Doing things the hard way makes me me. Pushing myself in all the ways: physically, intellectually, even emotionally. I am strangely attracted to things that are difficult, uncomfortable, occasionally sharp. I am unbothered by time. I have waited for the payoff for much of my adult life: I can easily wait three years to open a bottle of homemade wine, or a year to unscrew a jar of homemade sauerkraut.
The payoff with these onion sausages was worth it. The texture was smooth and firm, the skins had that knacken, that pop, that the German wurstmeisters strive for, the flavors mild and integrated — restraint in sausage, as in life, is a learned skill.
Cooked simply and served with a bit of spicy mustard, sauerkraut, and rye sourdough — all homemade — and for a moment, I believe I reached peak Hank.

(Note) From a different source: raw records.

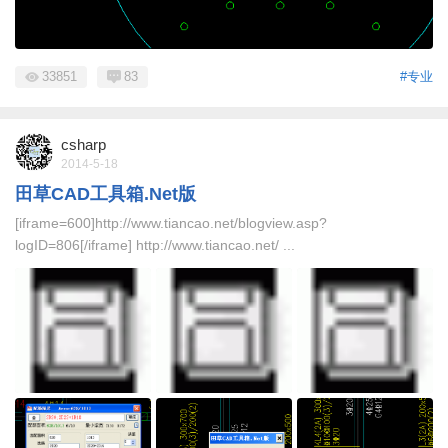
33851
83
#专业
csharp
2014-5-18
田草CAD工具箱.Net版
[iframe=600]http://www.tiancao.net/blogview.asp?
logID=806[/iframe] http://www.tiancao.net/ ...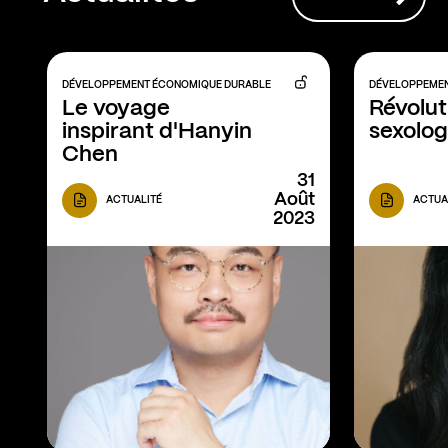
DÉVELOPPEMENT ÉCONOMIQUE DURABLE
DÉVELOPPEMEN
Le voyage 
Révoluti
inspirant d'Hanyin 
sexolog
Chen
31
Août
ACTUALITÉ
ACTUA
2023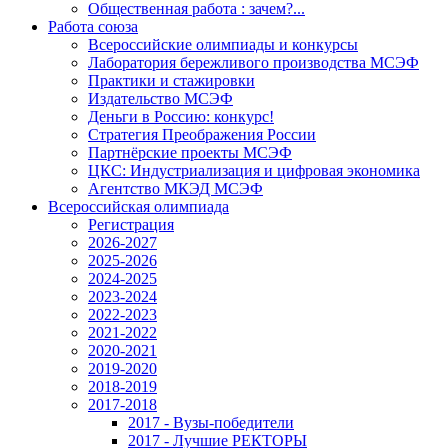
Общественная работа : зачем?...
Работа союза
Всероссийские олимпиады и конкурсы
Лаборатория бережливого производства МСЭФ
Практики и стажировки
Издательство МСЭФ
Деньги в Россию: конкурс!
Стратегия Преображения России
Партнёрские проекты МСЭФ
ЦКС: Индустриализация и цифровая экономика
Агентство МКЭД МСЭФ
Всероссийская олимпиада
Регистрация
2026-2027
2025-2026
2024-2025
2023-2024
2022-2023
2021-2022
2020-2021
2019-2020
2018-2019
2017-2018
2017 - Вузы-победители
2017 - Лучшие РЕКТОРЫ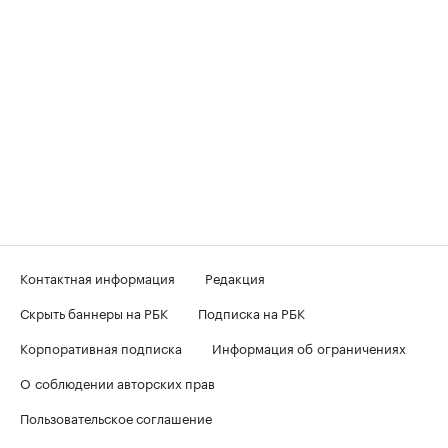
Контактная информация
Редакция
Скрыть баннеры на РБК
Подписка на РБК
Корпоративная подписка
Информация об ограничениях
О соблюдении авторских прав
Пользовательское соглашение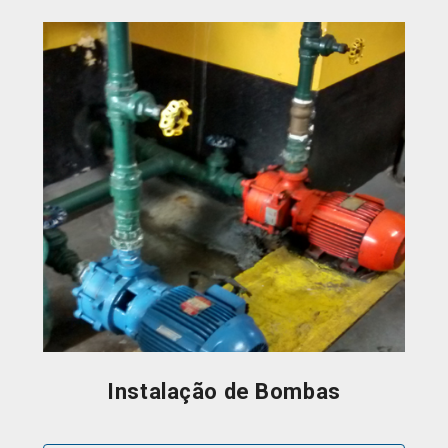
Instalação de Bombas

I ate this little meal standing at my counter, looking out at the robin couple who live in my backyard, scarlet against a sea of white.
I needed sleep. And sleep I shall. But when I wake up, I know what my first thought will be. What should I do next?





"But then I remembered that I am Hank Shaw. I do weird shit, make beautiful, wonderful things to eat with that which most discard or abhor."
Those of us who have been reading you for years all silently nodded and perhaps let out a morning chuckle in realization of the subtle truth of this statement. You could have just written that, posted it, and we'd understand.
Glad you didn't though. Some day in my life I'll have time to try this type of sausage at home and I'm glad your writing is here to guide me.
Damn! I know that feeling of exhaustion, but believing that you've got to do right by the animal; and that you've got to push yourself to try something new. Thank you for sharing.